Il y a quelque chose de déprimant à constater, scrutin après scrutin, la léthargie électorale dans laquelle s’affaisse la Tunisie. Cette société d’Afrique du Nord qui avait tant fasciné il y a plus d’une décennie par son rôle pionnier dans la vague des « printemps arabes », laboratoire d’une expérience démocratique unique dans la région, est en train de battre les records mondiaux de l’abstention aux élections.
Le second tour du scrutin législatif qui s’est tenu dimanche 29 janvier a été boudé par près de 89 % des électeurs, soit autant qu’au premier tour. En juillet 2022, près de 70 % d’entre eux s’étaient détournés du référendum sur la nouvelle Constitution hyperprésidentialiste concoctée par le chef de l’Etat, Kaïs Saïed. Désintérêt, fatalisme, démission ou boycottage militant : la Tunisie semble se déliter inexorablement dans une anomie citoyenne, cette dissolution des cadres d’appartenance à une communauté politique, grosse de dangers.
Telle est la rançon de l’aventure personnelle dans laquelle Kaïs Saïed embarque le pays depuis son coup de force de juillet 2021. Elu deux ans plus tôt à la tête de l’Etat à la faveur d’un vote antisystème, le locataire du palais de Carthage avait alors invoqué un « péril imminent » pour s’arroger les pleins pouvoirs et amorcer la déconstruction méthodique de l’architecture institutionnelle issue de la Constitution de 2014, à dominante parlementaire.

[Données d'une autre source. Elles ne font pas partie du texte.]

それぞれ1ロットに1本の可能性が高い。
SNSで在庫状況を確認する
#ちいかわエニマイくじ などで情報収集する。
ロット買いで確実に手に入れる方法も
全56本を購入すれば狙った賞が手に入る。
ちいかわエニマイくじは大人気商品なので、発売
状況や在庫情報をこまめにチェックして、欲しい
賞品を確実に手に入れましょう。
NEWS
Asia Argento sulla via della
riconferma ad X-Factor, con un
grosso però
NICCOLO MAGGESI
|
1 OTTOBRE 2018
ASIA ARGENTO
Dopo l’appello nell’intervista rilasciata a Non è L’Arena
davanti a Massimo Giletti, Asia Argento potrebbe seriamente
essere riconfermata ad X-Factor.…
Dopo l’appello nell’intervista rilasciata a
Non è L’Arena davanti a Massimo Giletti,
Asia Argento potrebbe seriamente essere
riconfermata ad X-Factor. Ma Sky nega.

Kaïs Saïed avait bénéficié, il est vrai, du soutien initial d’une population exaspérée par un jeu parlementaire devenu dysfonctionnel sur fond de régression socio-économique. Il incarnait l’espoir d’un retour aux aspirations populaires de la révolution trahies par une élite dirigeante corrompue et incompétente.
Une bulle irréelle
Les Tunisiens n’ont toutefois pas tardé à déchanter, une fois encore. Derrière son populisme rhétorique, le chef de l’Etat s’est enfermé dans un pouvoir personnel chaque jour plus étriqué. Il opère dans une bulle irréelle où l’incantation tient lieu d’action, où la pensée magique – teintée de messianisme – vaut projet politique. D’un côté, il se révèle impuissant à relever une économie au bord de la faillite, suspendue à la perspective d’un sauvetage du Fonds monétaire international. D’un autre côté, sa dérive autocratique n’en finit pas de déchirer le pacte démocratique qui avait été scellé, certes sur un mode imparfait, au lendemain de la révolution de 2011. La désertion des urnes prend là sa source. A quoi bon aller voter pour une Assemblée qui sera largement impotente ?

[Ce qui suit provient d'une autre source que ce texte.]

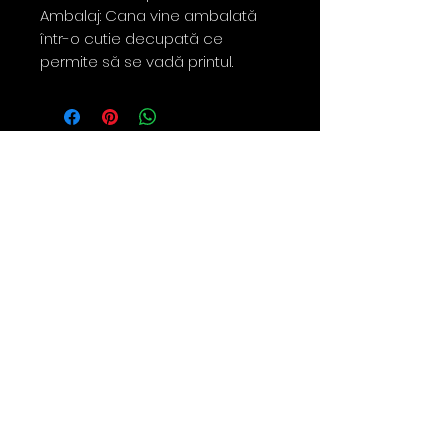
Ambalaj: Cana vine ambalată
într-o cutie decupată ce
permite să se vadă printul.
Contact
0763 786 005
policies
Privacy Policy
Returns & Refunds
Terms & Conditions
Shipping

L’anomie ambiante ne prélude pas pour autant à l’effondrement imminent de Kaïs Saïed. Les partis d’opposition sont encore trop disqualifiés pour prétendre offrir une relève crédible à court terme. Les organisations de la société civile, qui semblent se réveiller autour du syndicat UGTT, ont encore bien du chemin à parcourir pour renouer le contact distendu avec le peuple.
Quant aux chancelleries occidentales, certes inquiètes des atteintes à l’Etat de droit, elles ne sont pas prêtes à lâcher Kaïs Saïed dans les circonstances actuelles, au risque d’ouvrir un vide encore plus périlleux à leurs yeux. Les abstentions répétitives de ces derniers mois sonnent néanmoins l’alarme : la légitimité du chef de l’Etat se racornit au fil des semaines. Cette perception nouvelle, à l’intérieur comme à l’extérieur de la Tunisie, est lourde de réajustements à venir. Chacun doit en être bien conscient.